##### Extrait du document #####

Un moine cénobite (qui vit en communauté) en choisissant de donner, par amour, sa vie à Dieu choisit en même temps de « vivre avec le maximum d’intensité » sa relation à Dieu et sa relation avec ses frères.

Aelred, abbé de Rievaulx dans le Yorkshire, au 12°s., âge d’or de la vie monastique (c’est aussi l’époque de saint Bernard), fut tout au long de sa vie, un « homme d’unité et de communion ». Il a écrit, entre autres, un traité sur l'amitié spirituelle qui n'a rien perdu de son actualité.

« La communauté monastique ne lie ses membres ni par les liens du sang, ni par les intérêts du commerce, ni par les affinités électives…[Elle] tente de vivre l’expérience de l’amitié en toute liberté, en toute gratuité. Sous le regard de Dieu. » (p.8)

Relations auxquelles en fait nous sommes tous appelés sous des modes différents.
« N’ayons 
pas peur de la tendresse ! » souligne le pape François. Pour ce qui devrait aller de soi, cette réflexion du pape fit cependant choc, surtout dans les milieux religieux. Un grand vent frais !

L’amour de Dieu n’est pas un amour désincarné et abstrait. Dieu est amitié. C’est-à-dire que nous entrons là dans une relation incarnée, affective, aussi concrète que nos amitiés de tous les jours. (p.14)

Nous avons souvent vu la religion comme une obéissance à des commandements, comme une

contrainte. L’auteur développe ici en quoi la relation à Dieu est joie et liberté. Comme tout amour véritable mais avec une autre dimension. Les valeurs de l’amitié donnent dans une certaine mesure une plus grande liberté relationnelle que l’amour.

L’amour est en recherche de perfection ; ce qui peut expliquer en partie les déceptions menant au divorce. « L’amitié elle, accepte les limites, les limitations, les partialités » (p.66) .

D’une certaine façon, l’amitié nous serait-elle plus accessible que l’amour ?

Dire que Dieu est amitié rend la relation à Dieu plus gratuite, moins exclusive, ce qui n’empêche en rien l’intensité. « Dieu ne veut pas que nous ayons besoin de lui ; il veut tout smplement que nous l’aimions. » (p.89)

 « L’amitié est un accord des sentiments (consensio) au sujet des choses humaines et des choses divines, accompagné de bienveillance et d’estime (caritas) » (Cicéron , cité p.19)

L’auteur (et Aelred) développe l’origine de l’amitié, la diffèrence entre amitié et amour.

Le philosophe Aristote est convaincu que la sociabilité de l’homme est plus une tendance naturelle qu’un besoin. Nous désirons vivre ensemble… mais non sans mal.

#####

▶ _Travail demandé_:
1. D'après l'extrait sur l'amitié spirituelle, de quel lieu Aelred était-il abbé ?
2. Rédigez la suite de l'extrait sur l'amitié spirituelle, à partir de sa dernière phrase.

##### Données fournies #####

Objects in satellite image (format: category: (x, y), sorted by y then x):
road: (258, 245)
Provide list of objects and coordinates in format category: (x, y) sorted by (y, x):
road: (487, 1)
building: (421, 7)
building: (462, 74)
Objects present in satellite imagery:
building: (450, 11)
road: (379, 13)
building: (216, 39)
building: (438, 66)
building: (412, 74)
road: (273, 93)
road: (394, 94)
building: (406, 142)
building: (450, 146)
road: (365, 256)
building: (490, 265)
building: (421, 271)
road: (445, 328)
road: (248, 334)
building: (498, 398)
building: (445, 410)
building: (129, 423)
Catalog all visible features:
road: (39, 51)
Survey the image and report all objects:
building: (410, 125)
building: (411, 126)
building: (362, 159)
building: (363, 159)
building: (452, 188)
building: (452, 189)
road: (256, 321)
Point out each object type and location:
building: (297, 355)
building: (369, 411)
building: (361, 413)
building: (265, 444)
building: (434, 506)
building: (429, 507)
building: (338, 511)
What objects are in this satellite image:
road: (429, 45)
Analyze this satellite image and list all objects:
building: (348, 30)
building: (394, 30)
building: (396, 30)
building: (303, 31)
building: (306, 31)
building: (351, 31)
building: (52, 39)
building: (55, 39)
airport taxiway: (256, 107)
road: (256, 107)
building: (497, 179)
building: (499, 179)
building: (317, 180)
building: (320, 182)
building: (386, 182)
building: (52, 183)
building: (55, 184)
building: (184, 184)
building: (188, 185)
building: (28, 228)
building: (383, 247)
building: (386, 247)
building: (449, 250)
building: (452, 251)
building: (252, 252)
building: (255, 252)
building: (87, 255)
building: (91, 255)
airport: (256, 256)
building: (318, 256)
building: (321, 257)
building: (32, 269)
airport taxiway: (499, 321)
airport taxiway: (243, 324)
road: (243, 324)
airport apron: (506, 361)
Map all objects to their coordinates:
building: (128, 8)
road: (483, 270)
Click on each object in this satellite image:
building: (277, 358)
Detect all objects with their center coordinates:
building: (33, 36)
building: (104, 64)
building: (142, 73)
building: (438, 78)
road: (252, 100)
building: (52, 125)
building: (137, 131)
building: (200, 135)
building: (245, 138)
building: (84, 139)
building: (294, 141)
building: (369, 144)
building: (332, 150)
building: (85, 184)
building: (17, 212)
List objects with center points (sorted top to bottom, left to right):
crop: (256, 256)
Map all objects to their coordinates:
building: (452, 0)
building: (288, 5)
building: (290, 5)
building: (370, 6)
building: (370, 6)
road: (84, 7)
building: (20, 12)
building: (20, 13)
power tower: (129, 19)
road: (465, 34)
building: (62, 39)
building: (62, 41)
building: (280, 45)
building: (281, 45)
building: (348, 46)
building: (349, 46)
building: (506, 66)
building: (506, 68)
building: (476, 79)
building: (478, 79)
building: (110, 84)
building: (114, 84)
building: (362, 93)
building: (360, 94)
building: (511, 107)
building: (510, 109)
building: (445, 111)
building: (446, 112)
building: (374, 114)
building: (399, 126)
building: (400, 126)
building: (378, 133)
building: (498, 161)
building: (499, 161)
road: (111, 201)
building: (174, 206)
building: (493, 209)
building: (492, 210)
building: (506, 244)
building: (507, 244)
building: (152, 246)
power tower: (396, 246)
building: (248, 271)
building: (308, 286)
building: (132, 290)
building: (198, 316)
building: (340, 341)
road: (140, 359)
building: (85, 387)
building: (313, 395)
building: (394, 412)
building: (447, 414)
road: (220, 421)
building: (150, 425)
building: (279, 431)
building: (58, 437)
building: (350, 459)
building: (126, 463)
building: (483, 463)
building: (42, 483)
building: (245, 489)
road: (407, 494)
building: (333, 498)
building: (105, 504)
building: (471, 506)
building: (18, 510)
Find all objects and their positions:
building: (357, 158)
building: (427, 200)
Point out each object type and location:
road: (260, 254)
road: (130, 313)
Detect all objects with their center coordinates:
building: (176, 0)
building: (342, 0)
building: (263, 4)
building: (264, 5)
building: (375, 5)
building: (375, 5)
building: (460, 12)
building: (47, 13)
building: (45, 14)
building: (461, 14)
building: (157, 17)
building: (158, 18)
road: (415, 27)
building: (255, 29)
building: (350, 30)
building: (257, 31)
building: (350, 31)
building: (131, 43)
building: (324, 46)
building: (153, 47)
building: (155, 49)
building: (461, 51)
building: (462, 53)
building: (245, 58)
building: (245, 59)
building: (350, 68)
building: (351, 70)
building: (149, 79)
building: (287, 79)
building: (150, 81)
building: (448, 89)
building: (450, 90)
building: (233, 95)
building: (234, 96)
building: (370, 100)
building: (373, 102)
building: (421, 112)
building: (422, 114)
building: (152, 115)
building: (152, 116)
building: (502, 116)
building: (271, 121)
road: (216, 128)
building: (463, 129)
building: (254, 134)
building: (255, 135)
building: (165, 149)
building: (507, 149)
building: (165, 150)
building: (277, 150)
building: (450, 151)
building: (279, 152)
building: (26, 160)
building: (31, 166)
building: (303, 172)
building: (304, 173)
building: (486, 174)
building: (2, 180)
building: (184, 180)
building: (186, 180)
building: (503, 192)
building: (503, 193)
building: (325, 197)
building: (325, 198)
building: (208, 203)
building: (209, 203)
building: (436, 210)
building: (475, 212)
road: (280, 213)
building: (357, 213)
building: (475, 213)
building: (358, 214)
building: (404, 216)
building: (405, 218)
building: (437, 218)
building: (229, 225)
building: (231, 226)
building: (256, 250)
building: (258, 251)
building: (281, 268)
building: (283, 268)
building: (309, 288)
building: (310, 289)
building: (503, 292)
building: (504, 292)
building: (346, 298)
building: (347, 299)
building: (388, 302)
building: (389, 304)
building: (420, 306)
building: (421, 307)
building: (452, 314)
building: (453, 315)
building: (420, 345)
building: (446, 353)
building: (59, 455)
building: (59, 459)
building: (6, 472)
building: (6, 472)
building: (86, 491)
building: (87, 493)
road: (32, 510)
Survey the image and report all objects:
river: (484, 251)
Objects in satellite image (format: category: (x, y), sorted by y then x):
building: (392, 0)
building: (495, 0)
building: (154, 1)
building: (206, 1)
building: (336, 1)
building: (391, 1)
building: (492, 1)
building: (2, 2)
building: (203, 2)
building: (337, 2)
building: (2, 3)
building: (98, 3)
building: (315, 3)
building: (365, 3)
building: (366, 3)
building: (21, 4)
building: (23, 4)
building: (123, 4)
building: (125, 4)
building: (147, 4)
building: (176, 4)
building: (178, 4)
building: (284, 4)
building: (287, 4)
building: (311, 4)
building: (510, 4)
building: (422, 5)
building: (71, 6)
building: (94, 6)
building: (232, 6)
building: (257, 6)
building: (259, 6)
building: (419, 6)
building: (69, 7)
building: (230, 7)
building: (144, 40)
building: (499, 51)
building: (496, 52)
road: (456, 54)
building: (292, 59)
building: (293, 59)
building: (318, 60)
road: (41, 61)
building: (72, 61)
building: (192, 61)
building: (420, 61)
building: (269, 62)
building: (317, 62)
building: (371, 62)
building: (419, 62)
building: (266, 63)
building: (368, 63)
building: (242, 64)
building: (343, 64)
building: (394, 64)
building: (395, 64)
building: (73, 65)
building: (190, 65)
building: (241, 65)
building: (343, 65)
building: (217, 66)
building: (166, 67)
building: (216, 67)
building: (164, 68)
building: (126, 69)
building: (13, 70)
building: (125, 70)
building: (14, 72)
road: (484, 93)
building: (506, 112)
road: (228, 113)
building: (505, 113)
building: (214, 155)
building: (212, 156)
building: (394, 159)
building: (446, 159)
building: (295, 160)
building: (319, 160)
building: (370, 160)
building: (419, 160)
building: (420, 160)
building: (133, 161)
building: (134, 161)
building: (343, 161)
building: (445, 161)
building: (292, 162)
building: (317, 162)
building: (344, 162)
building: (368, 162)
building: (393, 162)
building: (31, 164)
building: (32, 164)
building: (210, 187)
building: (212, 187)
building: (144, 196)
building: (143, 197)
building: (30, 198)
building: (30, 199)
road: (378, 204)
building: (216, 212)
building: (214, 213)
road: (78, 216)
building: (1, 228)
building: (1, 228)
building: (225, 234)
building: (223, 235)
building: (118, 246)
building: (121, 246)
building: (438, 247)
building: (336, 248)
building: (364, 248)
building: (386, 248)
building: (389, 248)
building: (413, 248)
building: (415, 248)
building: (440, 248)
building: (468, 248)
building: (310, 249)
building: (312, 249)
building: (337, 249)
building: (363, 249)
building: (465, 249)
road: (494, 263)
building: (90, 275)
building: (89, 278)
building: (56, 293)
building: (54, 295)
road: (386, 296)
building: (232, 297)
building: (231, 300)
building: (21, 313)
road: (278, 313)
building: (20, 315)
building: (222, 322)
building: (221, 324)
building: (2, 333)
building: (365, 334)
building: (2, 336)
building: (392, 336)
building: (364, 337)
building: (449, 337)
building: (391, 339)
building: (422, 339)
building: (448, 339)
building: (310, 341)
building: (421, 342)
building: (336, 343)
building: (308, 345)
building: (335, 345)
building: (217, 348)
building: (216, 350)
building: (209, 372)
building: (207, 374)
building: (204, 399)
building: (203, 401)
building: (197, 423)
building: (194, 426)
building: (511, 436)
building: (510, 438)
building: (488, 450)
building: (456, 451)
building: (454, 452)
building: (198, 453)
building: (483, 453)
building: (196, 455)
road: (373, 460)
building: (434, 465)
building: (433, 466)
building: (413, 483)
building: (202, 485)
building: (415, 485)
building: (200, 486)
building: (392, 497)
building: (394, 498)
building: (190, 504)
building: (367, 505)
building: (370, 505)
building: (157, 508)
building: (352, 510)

#####

▶ _Réponses données_:
1. De Rievaulx, dans le Yorkshire.

2.
 «  Plus la personne humaine grandit, plus elle mûrit et plus elle se sanctifie à mesure qu’elle entre en relation, quand elle sort d’elle-même pour vivre en communion avec Dieu, avec les autres et avec toutes les créatures. Elle assume ainsi dans sa propre existence ce dynamisme trinitaire que Dieu a imprimé en elle depuis sa création. » (Pape François, Laudato Si – cité p.44)

« Aimer jusqu’au bout, c’est aimer jusqu’à accepter que l’autre ne nous aime pas. » (p.111)

La vie éternelle sera une vie bienheureuse où l’amitié s’étendra alors à tous. (p.119)

 L’auteur, dans son épilogue, anticipe la critique qui nous vient aux lèvres en le lisant : Xavier Morales à l’école d’Aelred de Rievaulx porte très (trop) haut les valeurs qu’implique une amitié véritable . Il y en a de toutes simples et belles, accessibles à tous. Et il ne va pas de soi non plus qu’avoir un ou des (vrais) amis nous mène directement à Dieu. Le sujet peut être fort bien traité sans qu’aucune référence ne soit faite à Dieu.

Il n’en reste pas moins qu’on peut dire malheureux l’homme qui est seul , sans amis.

Heureux par contre celui qui connaît l’amitié car le sachant ou non, il touche là au cœur de l’homme cette valeur essentielle qui dépasse tout autre bien périssable et qui est le moteur de nos vies : aimer et être aimé…

Dieu est notre plus grand ami. Mais le croyons-nous ?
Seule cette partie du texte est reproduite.